▶ TASK DETAILS: The answer must consist of every record, printed exactly as it stands.
INFORMATION PROVIDED Block Start
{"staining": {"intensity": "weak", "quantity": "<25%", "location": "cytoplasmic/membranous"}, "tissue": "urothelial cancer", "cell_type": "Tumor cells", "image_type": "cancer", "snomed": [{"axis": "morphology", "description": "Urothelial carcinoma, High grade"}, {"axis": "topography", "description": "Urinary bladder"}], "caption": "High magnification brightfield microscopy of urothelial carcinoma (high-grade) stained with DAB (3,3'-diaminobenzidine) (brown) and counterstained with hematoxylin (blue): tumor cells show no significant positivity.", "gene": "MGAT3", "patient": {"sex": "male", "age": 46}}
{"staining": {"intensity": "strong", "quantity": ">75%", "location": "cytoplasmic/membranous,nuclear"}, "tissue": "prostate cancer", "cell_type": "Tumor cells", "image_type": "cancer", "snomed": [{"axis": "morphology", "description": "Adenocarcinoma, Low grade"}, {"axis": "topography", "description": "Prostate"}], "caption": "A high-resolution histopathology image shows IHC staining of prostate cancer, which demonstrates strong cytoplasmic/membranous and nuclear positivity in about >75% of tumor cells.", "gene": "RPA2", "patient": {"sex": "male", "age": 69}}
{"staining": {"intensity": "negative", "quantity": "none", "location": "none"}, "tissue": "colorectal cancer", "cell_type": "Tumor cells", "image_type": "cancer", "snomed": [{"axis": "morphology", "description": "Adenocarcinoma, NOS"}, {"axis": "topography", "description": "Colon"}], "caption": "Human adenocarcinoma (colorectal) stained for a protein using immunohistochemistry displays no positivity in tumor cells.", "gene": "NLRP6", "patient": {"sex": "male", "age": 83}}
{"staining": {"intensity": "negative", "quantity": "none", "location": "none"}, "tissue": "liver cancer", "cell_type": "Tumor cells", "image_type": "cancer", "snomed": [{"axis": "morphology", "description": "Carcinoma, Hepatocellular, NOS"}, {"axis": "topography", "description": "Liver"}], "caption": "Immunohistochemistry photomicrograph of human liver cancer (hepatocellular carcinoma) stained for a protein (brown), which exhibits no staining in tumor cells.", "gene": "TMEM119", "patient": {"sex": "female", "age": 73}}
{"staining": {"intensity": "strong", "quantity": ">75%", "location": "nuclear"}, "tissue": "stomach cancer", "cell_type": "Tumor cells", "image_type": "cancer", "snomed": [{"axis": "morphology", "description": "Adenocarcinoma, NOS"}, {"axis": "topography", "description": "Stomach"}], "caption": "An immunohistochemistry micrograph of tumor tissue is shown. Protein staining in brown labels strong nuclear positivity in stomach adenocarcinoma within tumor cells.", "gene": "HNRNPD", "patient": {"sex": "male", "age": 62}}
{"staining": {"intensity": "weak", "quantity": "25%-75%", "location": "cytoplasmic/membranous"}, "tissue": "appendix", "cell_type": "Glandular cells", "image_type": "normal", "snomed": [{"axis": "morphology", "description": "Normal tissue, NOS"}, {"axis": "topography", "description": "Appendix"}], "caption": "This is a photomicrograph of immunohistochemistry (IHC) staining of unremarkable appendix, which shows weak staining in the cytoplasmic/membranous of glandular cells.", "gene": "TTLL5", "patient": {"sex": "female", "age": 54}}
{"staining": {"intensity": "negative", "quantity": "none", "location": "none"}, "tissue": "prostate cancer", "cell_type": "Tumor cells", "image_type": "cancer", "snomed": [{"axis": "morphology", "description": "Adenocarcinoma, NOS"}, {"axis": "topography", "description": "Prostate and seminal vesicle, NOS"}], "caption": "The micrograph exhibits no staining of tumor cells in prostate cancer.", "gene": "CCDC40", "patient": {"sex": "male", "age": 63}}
INFORMATION PROVIDED Block End
▶ SOLUTION TO THE PROBLEM:
{"staining": {"intensity": "weak", "quantity": "<25%", "location": "cytoplasmic/membranous"}, "tissue": "urothelial cancer", "cell_type": "Tumor cells", "image_type": "cancer", "snomed": [{"axis": "morphology", "description": "Urothelial carcinoma, High grade"}, {"axis": "topography", "description": "Urinary bladder"}], "caption": "High magnification brightfield microscopy of urothelial carcinoma (high-grade) stained with DAB (3,3'-diaminobenzidine) (brown) and counterstained with hematoxylin (blue): tumor cells show no significant positivity.", "gene": "MGAT3", "patient": {"sex": "male", "age": 46}}
{"staining": {"intensity": "strong", "quantity": ">75%", "location": "cytoplasmic/membranous,nuclear"}, "tissue": "prostate cancer", "cell_type": "Tumor cells", "image_type": "cancer", "snomed": [{"axis": "morphology", "description": "Adenocarcinoma, Low grade"}, {"axis": "topography", "description": "Prostate"}], "caption": "A high-resolution histopathology image shows IHC staining of prostate cancer, which demonstrates strong cytoplasmic/membranous and nuclear positivity in about >75% of tumor cells.", "gene": "RPA2", "patient": {"sex": "male", "age": 69}}
{"staining": {"intensity": "negative", "quantity": "none", "location": "none"}, "tissue": "colorectal cancer", "cell_type": "Tumor cells", "image_type": "cancer", "snomed": [{"axis": "morphology", "description": "Adenocarcinoma, NOS"}, {"axis": "topography", "description": "Colon"}], "caption": "Human adenocarcinoma (colorectal) stained for a protein using immunohistochemistry displays no positivity in tumor cells.", "gene": "NLRP6", "patient": {"sex": "male", "age": 83}}
{"staining": {"intensity": "negative", "quantity": "none", "location": "none"}, "tissue": "liver cancer", "cell_type": "Tumor cells", "image_type": "cancer", "snomed": [{"axis": "morphology", "description": "Carcinoma, Hepatocellular, NOS"}, {"axis": "topography", "description": "Liver"}], "caption": "Immunohistochemistry photomicrograph of human liver cancer (hepatocellular carcinoma) stained for a protein (brown), which exhibits no staining in tumor cells.", "gene": "TMEM119", "patient": {"sex": "female", "age": 73}}
{"staining": {"intensity": "strong", "quantity": ">75%", "location": "nuclear"}, "tissue": "stomach cancer", "cell_type": "Tumor cells", "image_type": "cancer", "snomed": [{"axis": "morphology", "description": "Adenocarcinoma, NOS"}, {"axis": "topography", "description": "Stomach"}], "caption": "An immunohistochemistry micrograph of tumor tissue is shown. Protein staining in brown labels strong nuclear positivity in stomach adenocarcinoma within tumor cells.", "gene": "HNRNPD", "patient": {"sex": "male", "age": 62}}
{"staining": {"intensity": "weak", "quantity": "25%-75%", "location": "cytoplasmic/membranous"}, "tissue": "appendix", "cell_type": "Glandular cells", "image_type": "normal", "snomed": [{"axis": "morphology", "description": "Normal tissue, NOS"}, {"axis": "topography", "description": "Appendix"}], "caption": "This is a photomicrograph of immunohistochemistry (IHC) staining of unremarkable appendix, which shows weak staining in the cytoplasmic/membranous of glandular cells.", "gene": "TTLL5", "patient": {"sex": "female", "age": 54}}
{"staining": {"intensity": "negative", "quantity": "none", "location": "none"}, "tissue": "prostate cancer", "cell_type": "Tumor cells", "image_type": "cancer", "snomed": [{"axis": "morphology", "description": "Adenocarcinoma, NOS"}, {"axis": "topography", "description": "Prostate and seminal vesicle, NOS"}], "caption": "The micrograph exhibits no staining of tumor cells in prostate cancer.", "gene": "CCDC40", "patient": {"sex": "male", "age": 63}}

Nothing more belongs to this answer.